Catalog Number	KC-3429
Cell Line Name	CHOK1-cyno-CDH17-Middle Cell Line
NCBI/UniProt Accession Number	XM_045398503.1
Clone Number	NA
Host Cell Line	CHOK1
Description	Stable CHOK1 cell line expressing exogenous cyno-CDH17 gene
Quantity	Two vials of frozen cells (≥2-10⁶/vial)
Stability	Stable in culture over a minimum of 10 passages
Application	Drug screening and biological assays
Freezing Medium	70% RPMI1640+20% FBS+10% DMSO
Propagation Medium	RPMI1640+10% FBS +10μg/mL Puromycin
Selection Marker	Puromycin
Morphology	Epithelial
Subculture	Split saturated culture 1:4-1:8 every 2-3 days; seed out at about 1-3 × 10⁵ cells/mL
Incubation	37 °C with 5% CO₂
Storage	Liquid nitrogen immediately upon receiving
Doubling Time	Approximately 30 hours
Mycoplasma Status	Negative
In Vivo Validation	NA

Cell Line Generation

CHOK1-cyno-CDH17-Middle cell line was generated using lentivirus expressing cyno-CDH17 sequence.

Characterization

Figure 1. Characterization of cyno-CDH17 over-expression in the CHOK1-cyno-CDH17-Middle stable clone using FACS.(Primary antibody: CDH17-hIgG1, Cat#KB-1062, Kyinno)

Cell Resuscitation

Prewarm culture medium (RPMI1640+10% FBS +10μg/mL Puromycin)in a 37°C water bath.
Thaw the frozen vial in a 37°C water bath for 1-2 minutes.
Transfer the vial into biosafety cabinet, and wipe the surface with 70% ethanol.
Unscrew the top of the vial and transfer the cell suspension gently into a sterile centrifuge tube containing 9.0mL complete culture medium.
Spin at ~ 125 × g for 5-7 minutes at room temperature, and discard the supernatant without disturbing the pellet.
Resuspend cell pellet with the appropriate volume of complete medium and transfer the cell suspension into a T25 culture flask.
Incubate the flask at 37°C, 5% CO₂ incubator.
Split saturated culture 1:4-1:8 every 2-3 days; seed out at about 1-3 × 10⁵ cells/mL.

Cell Freezing

Prepare the freezing medium (70% RPMI1640 + 20% FBS + 10% DMSO) fresh immediately before use.
Keep the freezing medium on ice and label cryovials.
Transfer cells to a sterile, conical centrifuge tube, and count the cells.
Centrifuge the cells at 250×g for 5 minutes at room temperature and carefully aspirate off the medium.
Resuspend the cells at a density of at least 3×10⁶ cells/mL in chilled freezing medium.
Aliquot 1 mL of the cell suspension into each cryovial.
Freeze cells in the CoolCell freezing container overnight in a -80°C freezer.
Transfer vials to liquid nitrogen for long-term storage.

References

1.Chang YY, Yu LC, Yu IS, Jhuang YL, Huang WJ, Yang CY, Jeng YM. Deletion of cadherin-17 enhances intestinal permeability and susceptibility to intestinal tumour formation.

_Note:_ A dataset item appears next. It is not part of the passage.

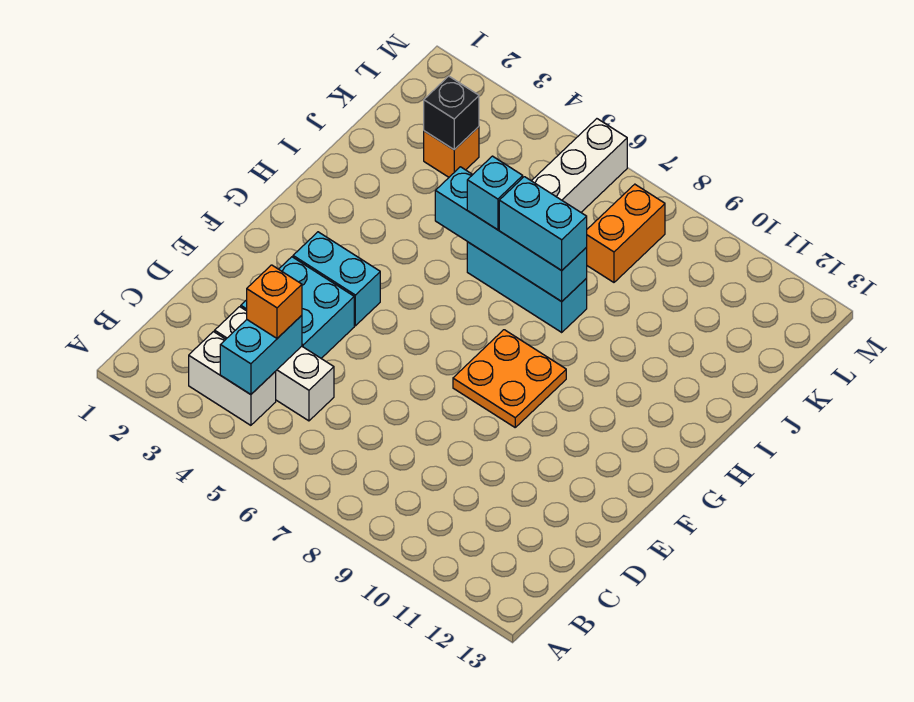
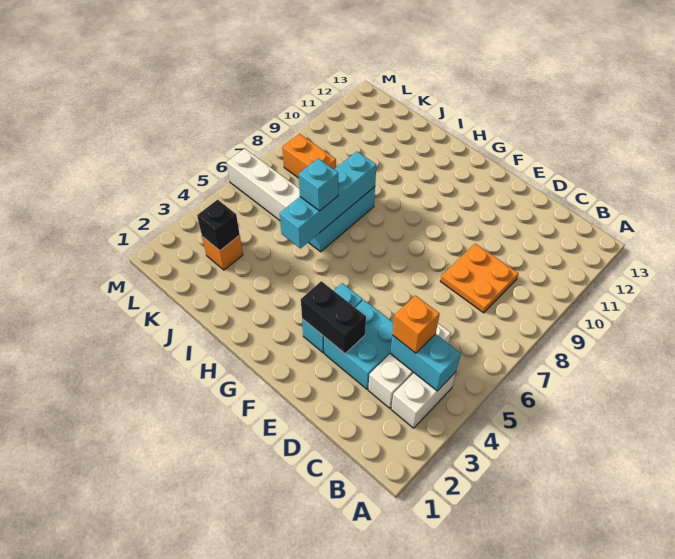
none -> black brick E3:F3 level 2
orange plate F8:G9 level 1 -> orange plate C8:D9 level 1
cyan brick I7:I8 level 3 -> none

J Pathol. 2018 Nov;246(3):289-299.
Okada T, Kurabayashi A, Akimitsu N, Furihata M. Expression of Cadherin-17 Promotes Metastasis in a Highly Bone Marrow Metastatic Murine Breast Cancer Model. Biomed Res Int. 2017;2017:8494286.
Funakoshi S, Shimizu T, Numata O, Ato M, Melchers F, Ohnishi K. BILL-cadherin/cadherin-17 contributes to the survival of memory B cells. PLoS One. 2015 Jan 22;10(1):e0117566.